The effects of the strike by the Screen Writers Guild of America in late 2007 and early 2008 were felt in 2009 in terms both of content and treatment of the mainstream films released. So it is with joy that one welcomes the 6th edition of the Malta International Film Festival with its array of affirmed masters of the art of narrative cinema: Almodovar, Troell, Sorrentino, Salles, among others.
The main thrust comes from two politically motivated films. Sorrentino, a great detached stylist, presents Il Divo, an extraordinary urgent film about the intricacies of party politics as they interweave around a major political figure of the recent past, Andreotti. In the manner of the great political film-maker Francesco Rosi, the film raises questions about how a man can serve the interests of the State, in a corrupt society, without arriving at some sort of compromise with evil. Uli Edel’s The Baader Meinhof Complex is an objective detached account of intense power about German urban terrorism in the ‘60s and ‘70s, which maintains a fine balance between the personal and the political as it tells its harrowing, defiant tale. Politics of the social kind are evident in Daniela Thomas/Walter Salles Linha De Passe, in which an impoverished working-class, single mother tries to keep her family of four differently-fathered sons together in a corrupt, anonymous South American city. Emotionally intense, it is beautifully edited to create an almost lyrical documentary effect.
Poetic, enigmatic and beautifully haunting is Aditya Assarat’s Wonderful Town which traces the progress of a doomed love affair between a local girl and an outsider in a closed community still suffering the devastations of the 2004 tsunami. Even more tender is the story of a housewife who learns how to give transcience a permanent form by capturing those Everlasting Moments with her camera in Troell’s magnificent account of working-class life in Sweden between the wars.
In Broken Embraces, a film of great beauty and acute intelligence, Almodovar who is a passionate romantic obsessed with cinema, narrates the painful sacrifices involved in a series of relationships between parents and children. And maternal bonds feature in Safy Nebbou’s disturbing film The Mark of an Angel which portrays the metaphysical nature of the instincts of a mother whose mind has been shattered by grief.

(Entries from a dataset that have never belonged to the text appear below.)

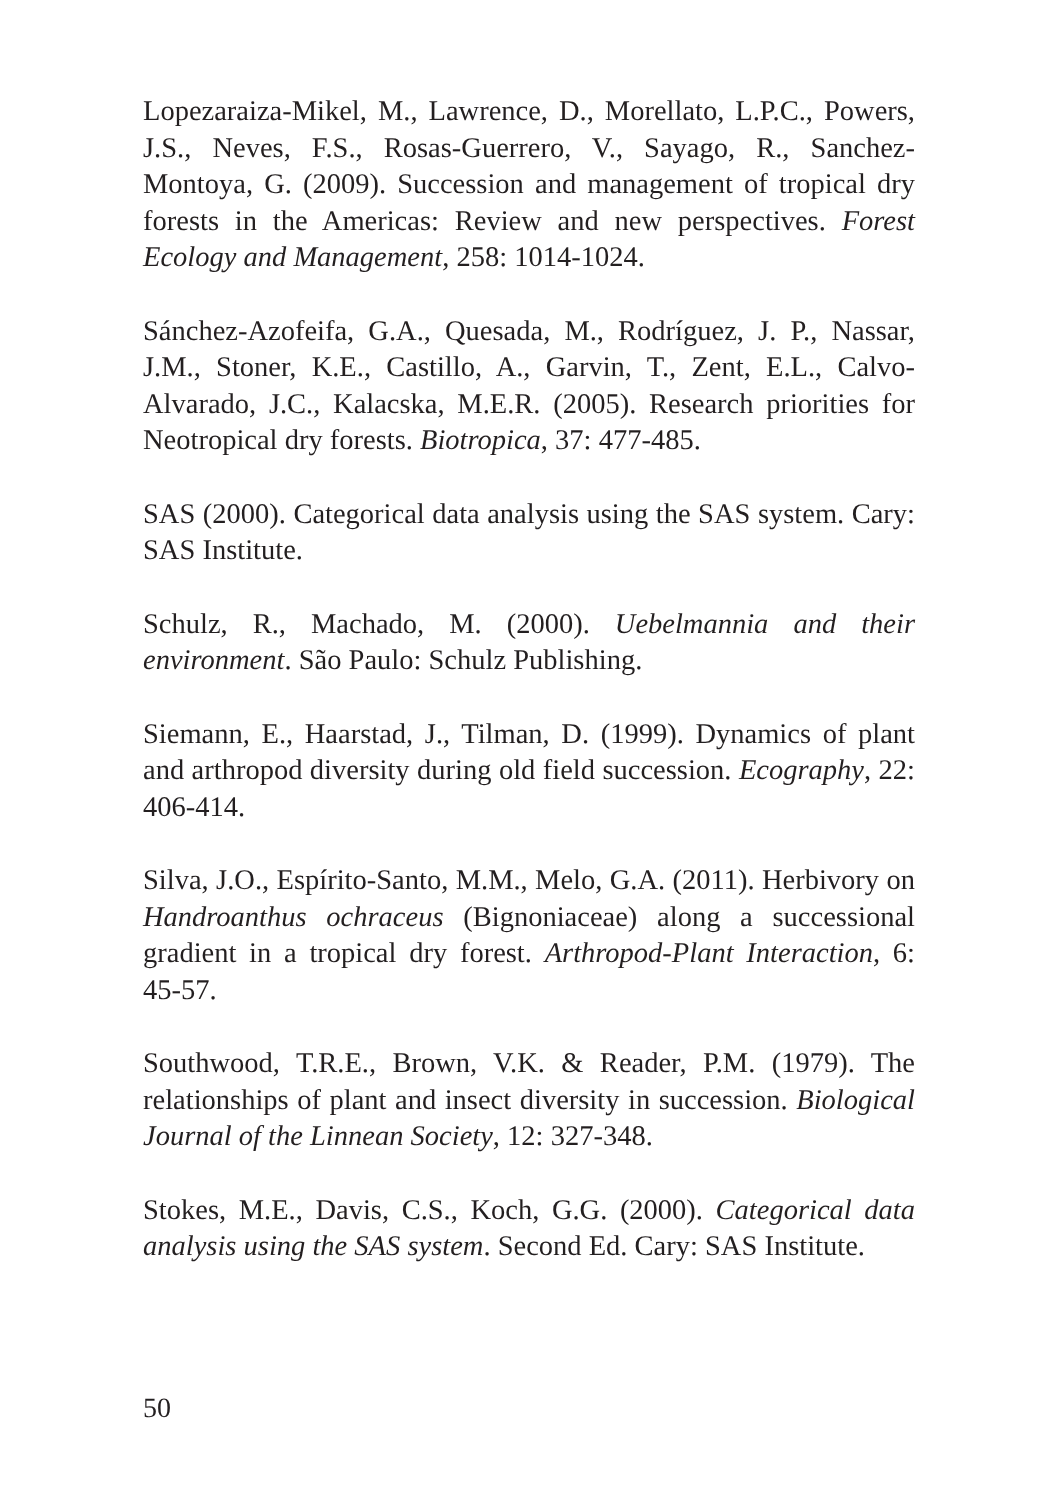Lopezaraiza-Mikel, M., Lawrence, D., Morellato, L.P.C., Powers, J.S., Neves, F.S., Rosas-Guerrero, V., Sayago, R., Sanchez-Montoya, G. (2009). Succession and management of tropical dry forests in the Americas: Review and new perspectives. Forest Ecology and Management, 258: 1014-1024.
Sánchez-Azofeifa, G.A., Quesada, M., Rodríguez, J. P., Nassar, J.M., Stoner, K.E., Castillo, A., Garvin, T., Zent, E.L., Calvo-Alvarado, J.C., Kalacska, M.E.R. (2005). Research priorities for Neotropical dry forests. Biotropica, 37: 477-485.
SAS (2000). Categorical data analysis using the SAS system. Cary: SAS Institute.
Schulz, R., Machado, M. (2000). Uebelmannia and their environment. São Paulo: Schulz Publishing.
Siemann, E., Haarstad, J., Tilman, D. (1999). Dynamics of plant and arthropod diversity during old field succession. Ecography, 22: 406-414.
Silva, J.O., Espírito-Santo, M.M., Melo, G.A. (2011). Herbivory on Handroanthus ochraceus (Bignoniaceae) along a successional gradient in a tropical dry forest. Arthropod-Plant Interaction, 6: 45-57.
Southwood, T.R.E., Brown, V.K. & Reader, P.M. (1979). The relationships of plant and insect diversity in succession. Biological Journal of the Linnean Society, 12: 327-348.
Stokes, M.E., Davis, C.S., Koch, G.G. (2000). Categorical data analysis using the SAS system. Second Ed. Cary: SAS Institute.
50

This year’s edition of the Festival also covers a range of films which touch on a wide spectrum of genres: Chan’s spectacular The Warlords about the Christian Taiping Rebellion in China in the late 19th century; Kapadia’s Far North which tells of a savage primal myth set in an unidentified timeless landscape: Joans Cuaron’s experimental, minimalist Ano Una told through still photographs only; Podeswa’s Fugitive Pieces, an imagined biography originating from the Nazi pogroms; Duncan Jones’ psychological science fiction Moon. Kim-Ji-Woon’s action packed The Good The Bad The Weird and Advani’s Bollywood romp Chandni Chowk to China.
Good films are a vital part of any country’s cultural heritage. There is an instance in Everlasting Moments when Maria, as she acquires her first camera, is told “you have the gift of seeing” and the camera provides her with a deeper understanding of life and history. This is what good cinema is about.
KRS Film Distributors, organisers of the Malta International Film Festival in the last five years, have pleasure in announcing the 6th edition of the Festival which is to be held at the Embassy Cinema in Valletta from tomorrow to Tuesday 10 November. The first films to be shown tomorrow are Broken Embraces, directed by Pedro Almodovar and The Baadermeinhof Complex directed by Uli Edel.
During the two week Festival, KRS will be once again presenting for exhibition films from 14 different countries, 12 of which are either winners or have been nominated for awards at renowned International Festivals.
Eleven of the films are in original dialogue with English subtitles, with the remaining three having English dialogue.
Prices of admission to all films will be Monday to Friday before 5pm – e5. After 5pm and weekends – e6.20.